Work instructions:
Answer these from the interview with Zineb Sedira:
1. In what year did Sedira have her first daughter?
2. Where did Sedira's parents grow up?
3. Safia Kouaci, the subject of Gardiennes d'images, is the widow of which photographer?

Text:

+++++

Interviews
Zineb Sedira in Conversation
Coline Milliard: You've described yourself as a gardienne de mémoire, a guardian of memory. Do you feel that the preservation and the transmission of memory is one of your roles as an artist?
Zineb Sedira: It's my role as an artist and as a mother. I started thinking about oral history and the passing on of culture and traditions when I had my first daughter in 1991. Being born in France myself, I felt somewhat removed from my parents' culture and I understood that, being born in England, my children would be further removed from their Algerian identity.
Around that time, I was also thinking about the role of women as passeuses de mémoire, particularly in the Middle East and North Africa. When my parents were growing up in French Algeria in the 1930s and 1940s, there were no schools in the countryside – my parents can't read or write – knowledge was transmitted orally. I remember sitting by my mother or my grandmother as they were telling us stories, real or invented. They also told us about Algerian history and how they experienced it. Over the years, I became a good listener and, later, a storyteller.
CM: In your piece Gardiennes d'images (2010) about Safia Kouaci, the widow of photographer Mohamed Kouaci, you capture a moment of transmission from one generation to the next. How did you come across her? Did you know the work of her husband?

+++++

Excerpted data:
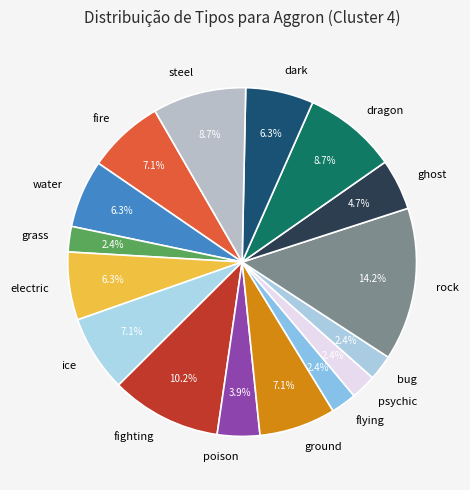

How many segments does this pie chart have?

16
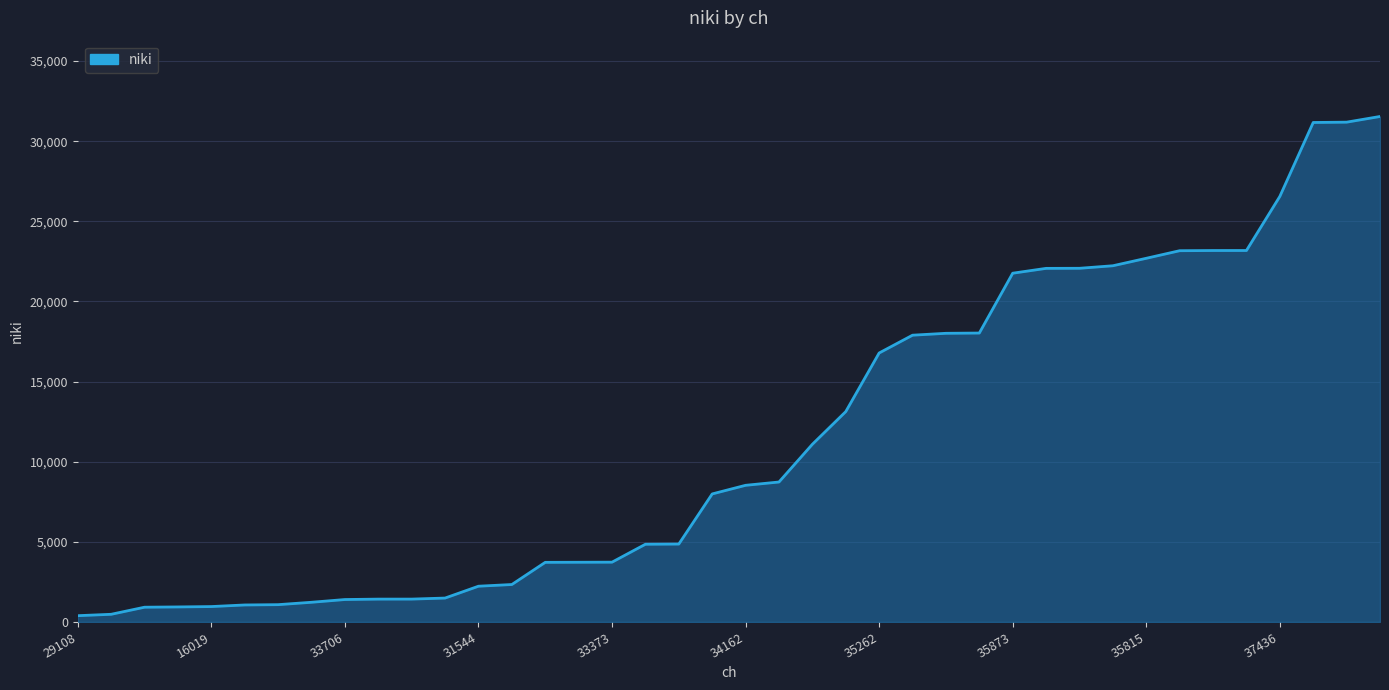

What is the maximum value shown in the chart?

31544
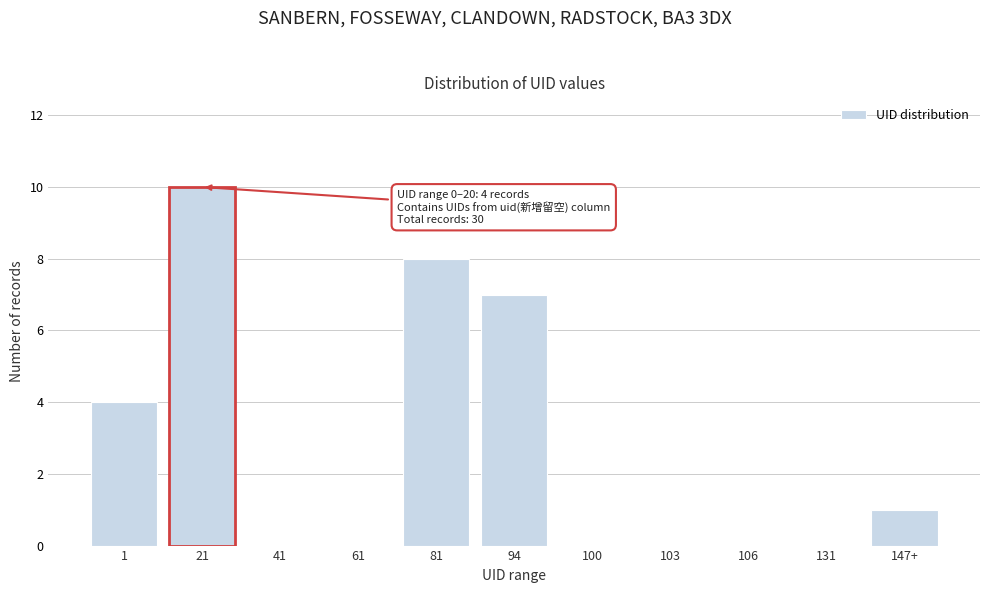

Reading left to right, extract all data points from this chart.

1=4	21=10	41=0	61=0	81=8	94=7	100=0	103=0	106=0	131=0	147+=1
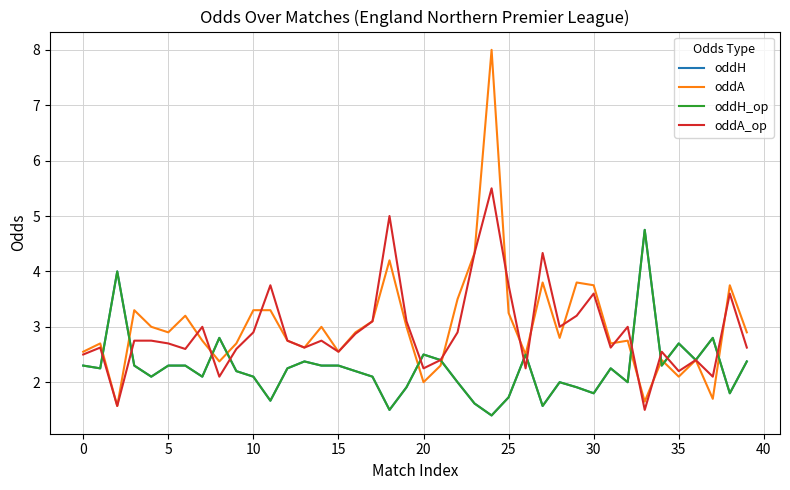

Where does the oddA_op series first go above 2?

0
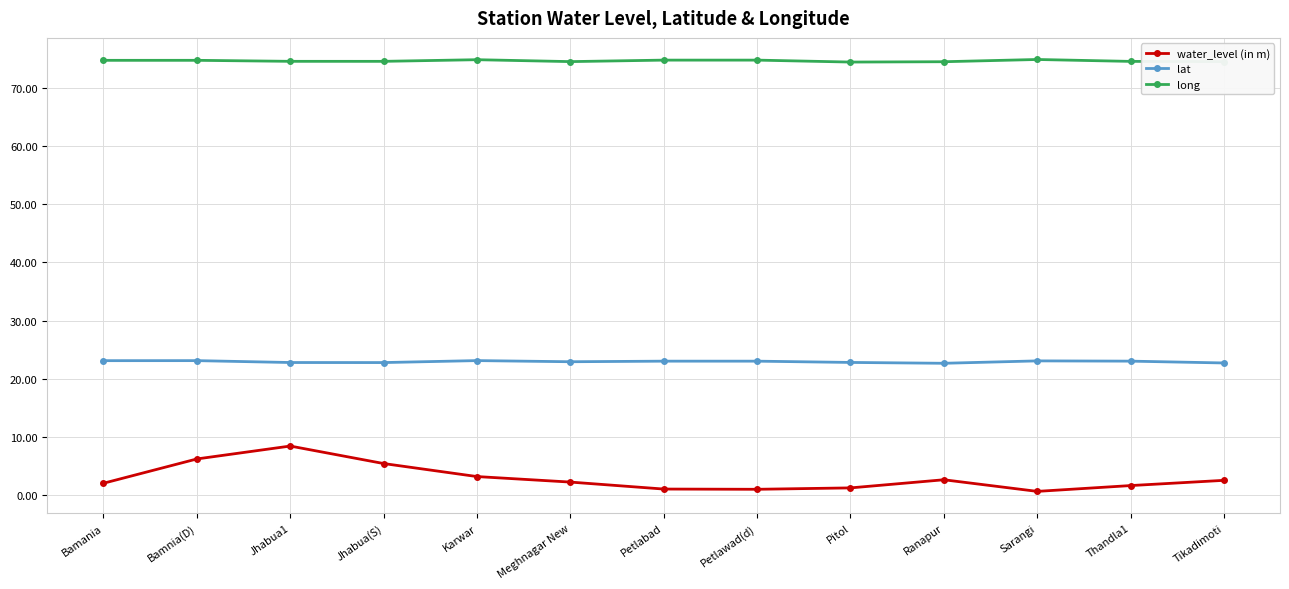

What is the lowest value of the lat series?

22.6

+++++

Response for this exercise:
1. 1991
2. French Algeria
3. Mohamed Kouaci